Samstag, 18. August 2012

Langer herbstlicher Runout zur Brücke

Heute ist der Tag der Entscheidung. Ich muss an einer Abzweigung vorbeifahren oder sie nehmen. Eigentlich schon die ganze Tour ist die Rede davon, schon Iker auf der BAM meinte, man muss unbedingt die OSR fahren. Auch die Engländer, die ich auf dem Lena-Highway treffe meinen, die Strasse wäre gut. Andererseits ist sie bei vielen Einheimischen gar nicht mehr bekannt. Das Beispiel von Adrian hat wieder eher dazu geführt, die Strecke kritischer zu sehen. Auch die Norweger meinen, dass sie alleine nicht ratsam zu machen ist. Für mich ist nun das Hauptentscheidungskriterium das Wetter. Nachdem ich die letzten Tage immer wieder gefragt habe, wie der Wetterbericht für die nächsten Tag sei und meist eher negative Antworten bekam, ist die Tendenz recht klar. Auch im Internet habe ich seit zwei Wochen keine Sonne in Tomtor gesehen. Ich will die Strecke zwar gerne fahren, aber was bringt es mir, wenn ich im Regen bei verhangenem Wetter durchfahre. Da werde ich nur trübselig und habe Schwierigkeiten bei den vielen Furten.

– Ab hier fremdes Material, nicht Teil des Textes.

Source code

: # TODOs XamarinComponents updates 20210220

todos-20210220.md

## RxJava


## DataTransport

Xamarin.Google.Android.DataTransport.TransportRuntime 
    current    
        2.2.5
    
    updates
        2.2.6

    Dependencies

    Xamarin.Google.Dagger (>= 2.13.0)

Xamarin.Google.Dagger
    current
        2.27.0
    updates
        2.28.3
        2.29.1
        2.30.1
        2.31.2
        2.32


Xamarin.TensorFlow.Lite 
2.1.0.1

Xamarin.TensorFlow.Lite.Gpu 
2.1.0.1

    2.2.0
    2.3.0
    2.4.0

Am Morgen wache ich bei leichtem Regen auf und bleibe erst noch liegen. Erst ein Blick nach draussen zeigt mir, dass es nicht so trüb ist und sogar einige Flecken blauer Himmel zu sehen sind. Zum Frühstück gibt es ein wenig Brot mit Erdbeermarmelade, dann verabschiede ich mich von den Geophysikern. Die Entscheidung über die Weiterfahrt ist nun zwar schon eigentlich gefallen, bei der hohen Wahrscheinlichkeit von trübem Wetter nehme ich lieber die Strecke über Ust-Nera, die OSR kommt für mich nur bei Sonne in Frage. Gleich steht ein weiteres Highlight der Kolymatrasse an, die Brücke bei Kyubeme, oder das was noch von ihr übrig ist. Sie ist wohl schon eine Weile eine Ruine, wie so manche Brücke an der BAM. Das Besondere an ihr ist, dass sie ganz aus Holz gebaut ist und in wunderschöner Landschaft steht. Dadurch, dass die Brücke nicht mehr befahrbar ist, kann es sein, dass Tomtor und Omjakon abgeschnitten sind, wenn der Fluss Kyubeme einmal wieder Hochwasser führt. An der Tankstelle Kyubeme hat es zwar einen LKW, aber der schafft auch nicht jeden Wasserstand. So ist der Wasserstand hier ein wichtiges Thema. Das Dorf Kyubeme selber ist eine Wüstung jenseits der Furt. Es wundert mich unterwegs sehr, wieviel Aufwand beim Trassenbau für die Federalnaya Trassa betrieben wird und dass im Gegensatz dazu keine Brücke hier über den Kyubeme gebaut wird.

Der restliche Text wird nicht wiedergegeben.